#### Records supplied

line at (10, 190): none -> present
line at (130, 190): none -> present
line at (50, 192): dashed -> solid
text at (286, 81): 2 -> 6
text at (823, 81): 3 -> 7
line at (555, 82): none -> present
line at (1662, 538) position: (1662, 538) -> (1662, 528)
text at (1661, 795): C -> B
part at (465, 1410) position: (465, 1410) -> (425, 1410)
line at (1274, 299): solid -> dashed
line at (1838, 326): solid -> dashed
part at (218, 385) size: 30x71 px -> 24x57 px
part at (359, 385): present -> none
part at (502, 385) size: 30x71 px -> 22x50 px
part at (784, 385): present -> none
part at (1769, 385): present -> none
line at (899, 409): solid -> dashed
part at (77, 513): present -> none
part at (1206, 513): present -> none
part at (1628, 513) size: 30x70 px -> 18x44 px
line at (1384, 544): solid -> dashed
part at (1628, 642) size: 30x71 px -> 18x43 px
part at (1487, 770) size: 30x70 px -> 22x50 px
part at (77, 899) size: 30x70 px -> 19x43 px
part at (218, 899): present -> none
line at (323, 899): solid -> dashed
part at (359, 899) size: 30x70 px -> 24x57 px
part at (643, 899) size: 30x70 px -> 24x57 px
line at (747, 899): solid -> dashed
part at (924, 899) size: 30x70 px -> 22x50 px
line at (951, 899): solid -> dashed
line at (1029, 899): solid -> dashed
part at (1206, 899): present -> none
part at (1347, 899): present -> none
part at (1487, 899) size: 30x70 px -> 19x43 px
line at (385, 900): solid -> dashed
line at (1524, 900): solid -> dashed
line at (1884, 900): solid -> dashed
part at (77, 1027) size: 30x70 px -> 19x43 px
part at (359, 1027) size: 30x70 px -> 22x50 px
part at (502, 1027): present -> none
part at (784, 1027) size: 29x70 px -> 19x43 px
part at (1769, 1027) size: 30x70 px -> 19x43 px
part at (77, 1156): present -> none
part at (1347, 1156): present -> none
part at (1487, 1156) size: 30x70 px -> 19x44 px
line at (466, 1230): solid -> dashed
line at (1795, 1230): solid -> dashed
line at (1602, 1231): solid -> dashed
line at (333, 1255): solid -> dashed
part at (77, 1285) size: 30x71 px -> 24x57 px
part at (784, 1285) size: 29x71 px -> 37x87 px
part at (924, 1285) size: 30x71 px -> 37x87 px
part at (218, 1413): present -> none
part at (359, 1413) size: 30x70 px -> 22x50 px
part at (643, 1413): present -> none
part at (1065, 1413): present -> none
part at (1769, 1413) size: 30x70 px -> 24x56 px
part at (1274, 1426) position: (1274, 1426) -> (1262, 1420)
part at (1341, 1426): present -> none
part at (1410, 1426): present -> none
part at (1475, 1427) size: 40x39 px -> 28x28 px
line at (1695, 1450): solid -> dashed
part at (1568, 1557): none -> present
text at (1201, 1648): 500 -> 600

########

What needs to be done
Copy every line of the data above, word for word.

Exercise result
line at (10, 190): none -> present
line at (130, 190): none -> present
line at (50, 192): dashed -> solid
text at (286, 81): 2 -> 6
text at (823, 81): 3 -> 7
line at (555, 82): none -> present
line at (1662, 538) position: (1662, 538) -> (1662, 528)
text at (1661, 795): C -> B
part at (465, 1410) position: (465, 1410) -> (425, 1410)
line at (1274, 299): solid -> dashed
line at (1838, 326): solid -> dashed
part at (218, 385) size: 30x71 px -> 24x57 px
part at (359, 385): present -> none
part at (502, 385) size: 30x71 px -> 22x50 px
part at (784, 385): present -> none
part at (1769, 385): present -> none
line at (899, 409): solid -> dashed
part at (77, 513): present -> none
part at (1206, 513): present -> none
part at (1628, 513) size: 30x70 px -> 18x44 px
line at (1384, 544): solid -> dashed
part at (1628, 642) size: 30x71 px -> 18x43 px
part at (1487, 770) size: 30x70 px -> 22x50 px
part at (77, 899) size: 30x70 px -> 19x43 px
part at (218, 899): present -> none
line at (323, 899): solid -> dashed
part at (359, 899) size: 30x70 px -> 24x57 px
part at (643, 899) size: 30x70 px -> 24x57 px
line at (747, 899): solid -> dashed
part at (924, 899) size: 30x70 px -> 22x50 px
line at (951, 899): solid -> dashed
line at (1029, 899): solid -> dashed
part at (1206, 899): present -> none
part at (1347, 899): present -> none
part at (1487, 899) size: 30x70 px -> 19x43 px
line at (385, 900): solid -> dashed
line at (1524, 900): solid -> dashed
line at (1884, 900): solid -> dashed
part at (77, 1027) size: 30x70 px -> 19x43 px
part at (359, 1027) size: 30x70 px -> 22x50 px
part at (502, 1027): present -> none
part at (784, 1027) size: 29x70 px -> 19x43 px
part at (1769, 1027) size: 30x70 px -> 19x43 px
part at (77, 1156): present -> none
part at (1347, 1156): present -> none
part at (1487, 1156) size: 30x70 px -> 19x44 px
line at (466, 1230): solid -> dashed
line at (1795, 1230): solid -> dashed
line at (1602, 1231): solid -> dashed
line at (333, 1255): solid -> dashed
part at (77, 1285) size: 30x71 px -> 24x57 px
part at (784, 1285) size: 29x71 px -> 37x87 px
part at (924, 1285) size: 30x71 px -> 37x87 px
part at (218, 1413): present -> none
part at (359, 1413) size: 30x70 px -> 22x50 px
part at (643, 1413): present -> none
part at (1065, 1413): present -> none
part at (1769, 1413) size: 30x70 px -> 24x56 px
part at (1274, 1426) position: (1274, 1426) -> (1262, 1420)
part at (1341, 1426): present -> none
part at (1410, 1426): present -> none
part at (1475, 1427) size: 40x39 px -> 28x28 px
line at (1695, 1450): solid -> dashed
part at (1568, 1557): none -> present
text at (1201, 1648): 500 -> 600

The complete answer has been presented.